Content starts

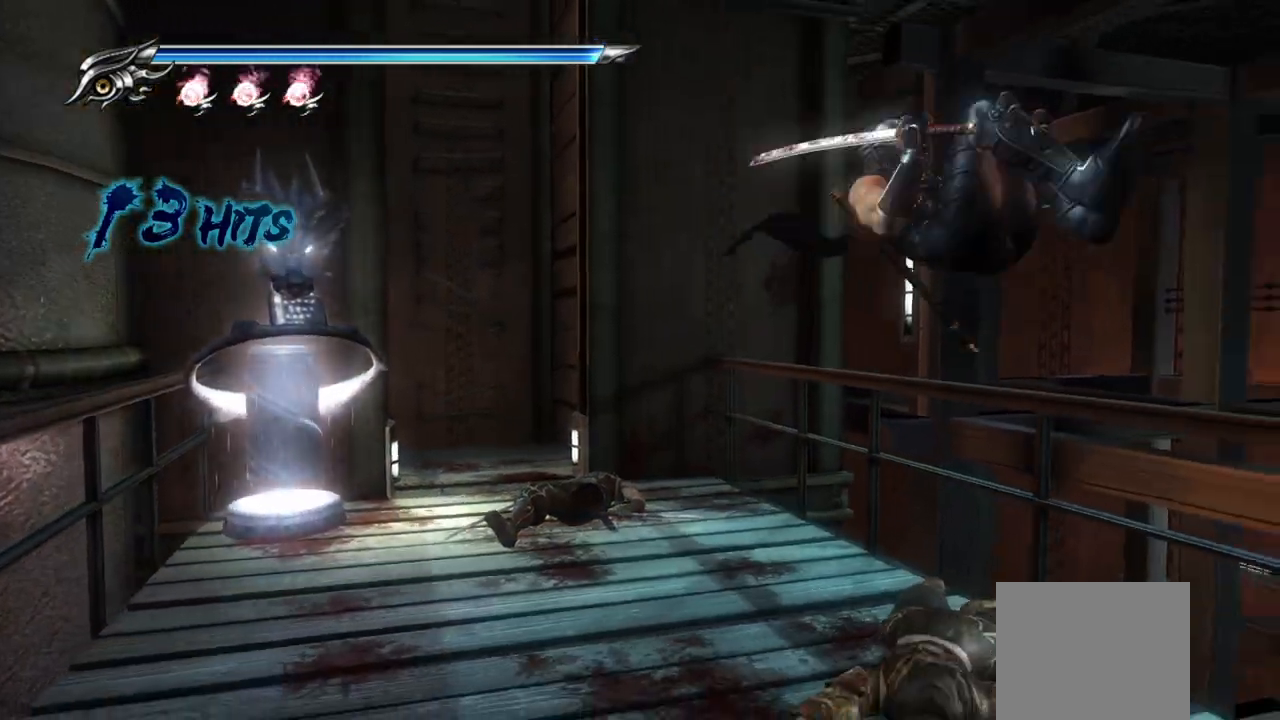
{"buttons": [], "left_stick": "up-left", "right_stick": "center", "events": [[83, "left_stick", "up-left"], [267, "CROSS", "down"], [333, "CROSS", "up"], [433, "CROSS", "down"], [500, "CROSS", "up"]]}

Content ends
Content starts

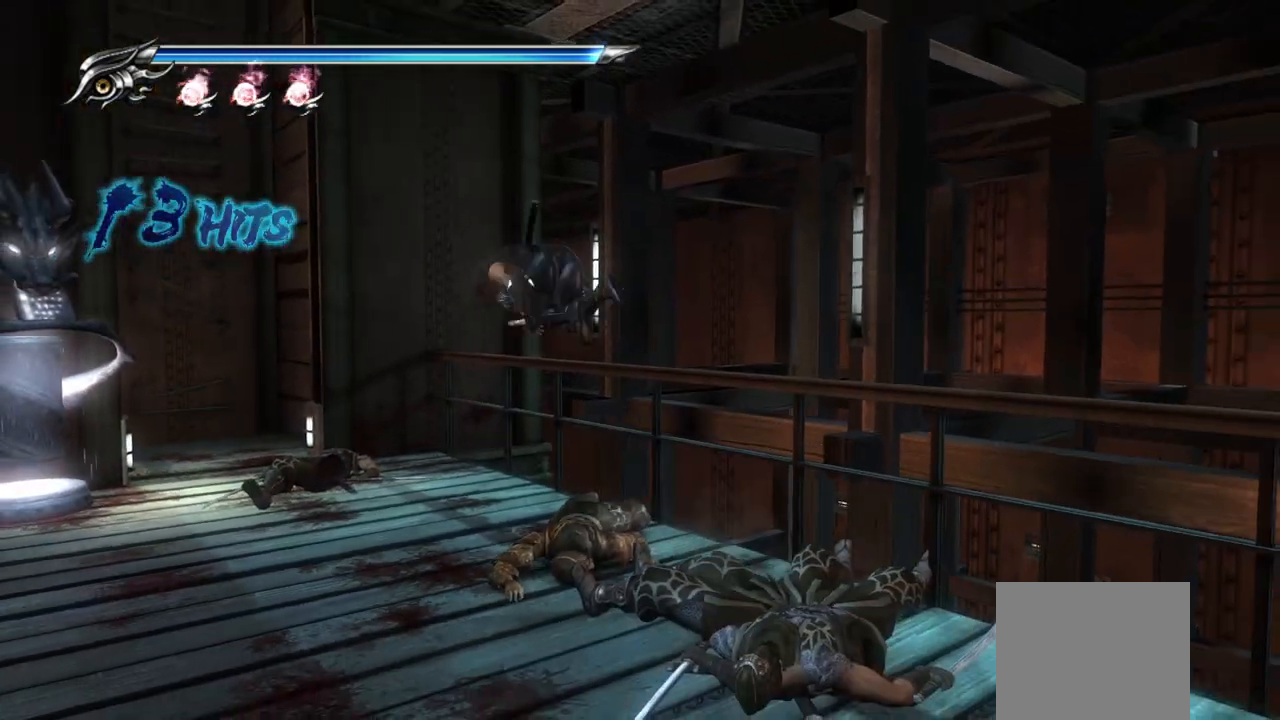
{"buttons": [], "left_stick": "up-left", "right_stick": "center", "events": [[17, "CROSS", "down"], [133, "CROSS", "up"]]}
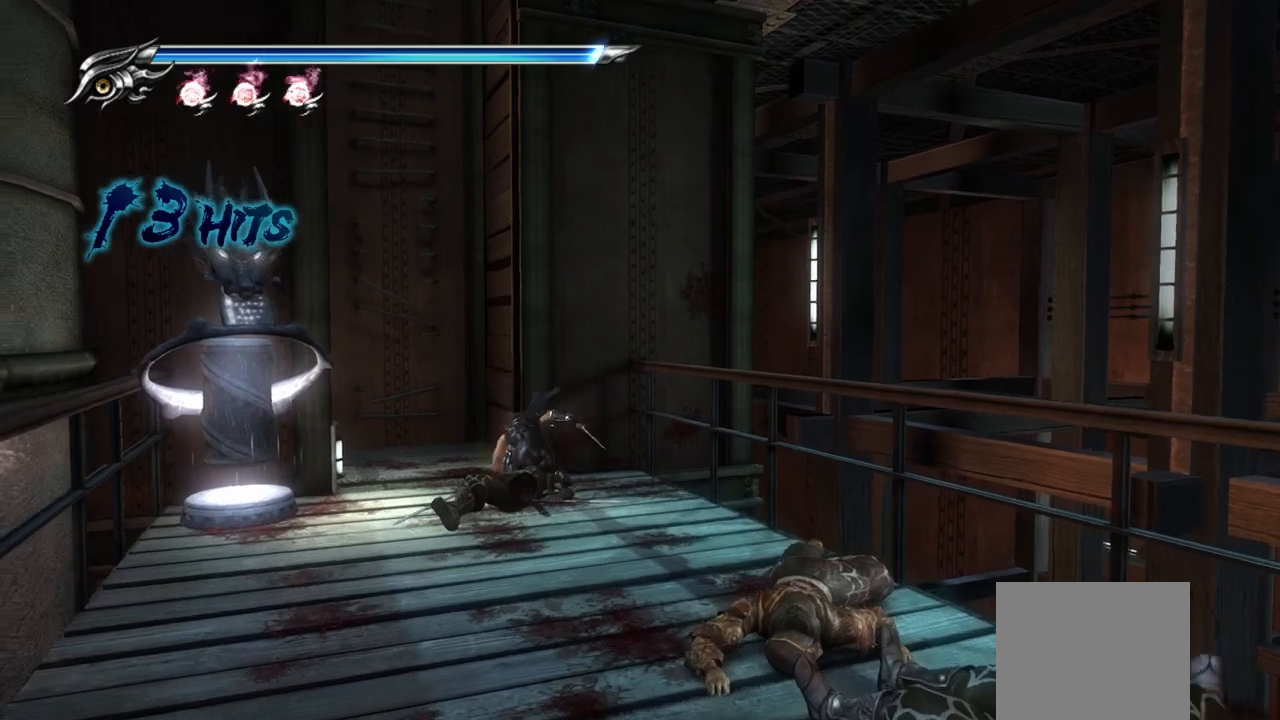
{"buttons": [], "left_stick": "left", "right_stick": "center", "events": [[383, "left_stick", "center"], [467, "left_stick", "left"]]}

Content ends

• [EXERCISE INSTRUCTIONS] Provide only the number of lines from the material above that include the word "CROSS".

• [EXERCISE RESULT] 2